Bureaucracy was another very important problem of the neoliberal regime. The bureaucracy and its laws can become a real obstacle to the development of any fast-growing country. The formal sector of Latin America during the neoliberal regime was characterized by the presence of a well-educated labor force and companies that had the best level of productivity. That is why the less-skilled workers had no complete access to the labor market of the formal sector to be taught to perform high-quality work in the future. To my mind, one more reason the informal market being in such a situation was some kind of a prejudiced attitude of the representatives of the formal market to informal ones.
The viewpoint that the informal sector consisted mainly of poor and badly educated people, neglected by the society became the reason to treat informal market’s representatives as vice. The government in its turn did not make any attempts to control and change this situation considering the informal sector less important and focused mainly on the formal sector. This also can be regarded as the main feature of the bureaucratic government.
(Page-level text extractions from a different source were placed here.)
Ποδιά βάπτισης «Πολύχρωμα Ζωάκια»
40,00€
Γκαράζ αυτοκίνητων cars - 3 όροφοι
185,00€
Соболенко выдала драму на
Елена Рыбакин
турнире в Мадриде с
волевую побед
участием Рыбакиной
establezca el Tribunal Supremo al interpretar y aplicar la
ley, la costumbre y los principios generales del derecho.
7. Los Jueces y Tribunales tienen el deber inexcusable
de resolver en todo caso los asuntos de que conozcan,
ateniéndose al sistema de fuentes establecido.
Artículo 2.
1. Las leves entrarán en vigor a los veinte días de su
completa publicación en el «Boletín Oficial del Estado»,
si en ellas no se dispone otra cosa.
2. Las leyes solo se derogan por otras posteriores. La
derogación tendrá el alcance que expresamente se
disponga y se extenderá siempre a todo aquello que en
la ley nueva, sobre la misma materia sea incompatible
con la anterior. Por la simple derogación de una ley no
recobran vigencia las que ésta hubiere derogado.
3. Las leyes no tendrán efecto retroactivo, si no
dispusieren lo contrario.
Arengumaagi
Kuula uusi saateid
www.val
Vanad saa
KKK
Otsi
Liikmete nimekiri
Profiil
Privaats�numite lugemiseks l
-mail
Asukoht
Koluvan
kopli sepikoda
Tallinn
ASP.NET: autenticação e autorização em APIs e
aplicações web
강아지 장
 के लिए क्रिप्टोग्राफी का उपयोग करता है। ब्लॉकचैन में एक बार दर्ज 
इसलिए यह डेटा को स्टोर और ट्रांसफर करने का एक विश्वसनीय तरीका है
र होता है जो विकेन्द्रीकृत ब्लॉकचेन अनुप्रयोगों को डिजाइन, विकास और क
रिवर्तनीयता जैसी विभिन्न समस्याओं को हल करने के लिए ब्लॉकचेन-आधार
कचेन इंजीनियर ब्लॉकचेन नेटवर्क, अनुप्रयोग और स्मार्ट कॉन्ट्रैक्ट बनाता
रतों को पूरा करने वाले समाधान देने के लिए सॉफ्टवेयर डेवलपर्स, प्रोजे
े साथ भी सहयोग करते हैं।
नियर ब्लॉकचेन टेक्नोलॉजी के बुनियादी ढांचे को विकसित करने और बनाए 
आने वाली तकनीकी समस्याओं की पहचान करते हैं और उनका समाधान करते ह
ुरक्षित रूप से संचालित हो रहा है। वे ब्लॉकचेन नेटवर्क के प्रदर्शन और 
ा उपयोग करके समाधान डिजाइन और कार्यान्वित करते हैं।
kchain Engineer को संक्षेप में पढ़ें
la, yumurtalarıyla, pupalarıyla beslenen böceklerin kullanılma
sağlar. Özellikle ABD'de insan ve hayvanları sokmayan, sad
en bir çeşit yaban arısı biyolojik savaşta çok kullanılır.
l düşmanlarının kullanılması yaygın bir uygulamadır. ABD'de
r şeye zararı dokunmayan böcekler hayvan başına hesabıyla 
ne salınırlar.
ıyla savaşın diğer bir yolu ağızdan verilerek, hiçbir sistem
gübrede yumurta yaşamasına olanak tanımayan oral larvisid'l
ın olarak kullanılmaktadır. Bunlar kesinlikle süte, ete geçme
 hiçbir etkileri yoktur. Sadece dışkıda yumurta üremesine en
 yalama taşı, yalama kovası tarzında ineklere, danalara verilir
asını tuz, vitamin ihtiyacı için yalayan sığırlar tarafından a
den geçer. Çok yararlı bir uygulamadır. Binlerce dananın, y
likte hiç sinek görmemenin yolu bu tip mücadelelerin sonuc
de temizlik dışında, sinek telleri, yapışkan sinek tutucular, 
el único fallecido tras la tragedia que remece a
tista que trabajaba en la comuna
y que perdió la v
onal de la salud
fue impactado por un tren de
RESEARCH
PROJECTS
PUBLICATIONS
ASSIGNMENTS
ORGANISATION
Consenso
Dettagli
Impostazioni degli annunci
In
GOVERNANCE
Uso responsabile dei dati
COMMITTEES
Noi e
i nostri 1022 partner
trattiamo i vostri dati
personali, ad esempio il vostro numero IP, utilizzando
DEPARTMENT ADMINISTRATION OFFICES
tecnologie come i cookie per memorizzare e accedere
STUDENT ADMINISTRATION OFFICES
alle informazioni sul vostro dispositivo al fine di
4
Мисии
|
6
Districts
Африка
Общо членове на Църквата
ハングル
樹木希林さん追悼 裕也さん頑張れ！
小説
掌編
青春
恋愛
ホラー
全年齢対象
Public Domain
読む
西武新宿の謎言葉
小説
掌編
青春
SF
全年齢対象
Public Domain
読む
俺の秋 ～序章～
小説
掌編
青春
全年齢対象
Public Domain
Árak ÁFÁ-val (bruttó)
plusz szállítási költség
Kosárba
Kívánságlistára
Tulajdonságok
So, the present paper demonstrates the degree to which neoliberal reform can be discussed by concentrating on the main field of public policy that is the labor market. Like any other field, the labor markets were straightly and not directly subjected to rigid reforms of the neoliberal ideas. Labor markets are fundamentally domestic policy fields whose structural peculiarities are connected with the worldwide structure of production. The problems of labor markets of the informal sector were the primary to solve during the period of the neoliberal regime.
Works Cited
Jonakin, Jon. “Review of International Political Economy: Cycling between assessing the informal sector’s awkward role under neoliberal reform”. Review of International Political Economy 13.2 (2006): 290-312. Print.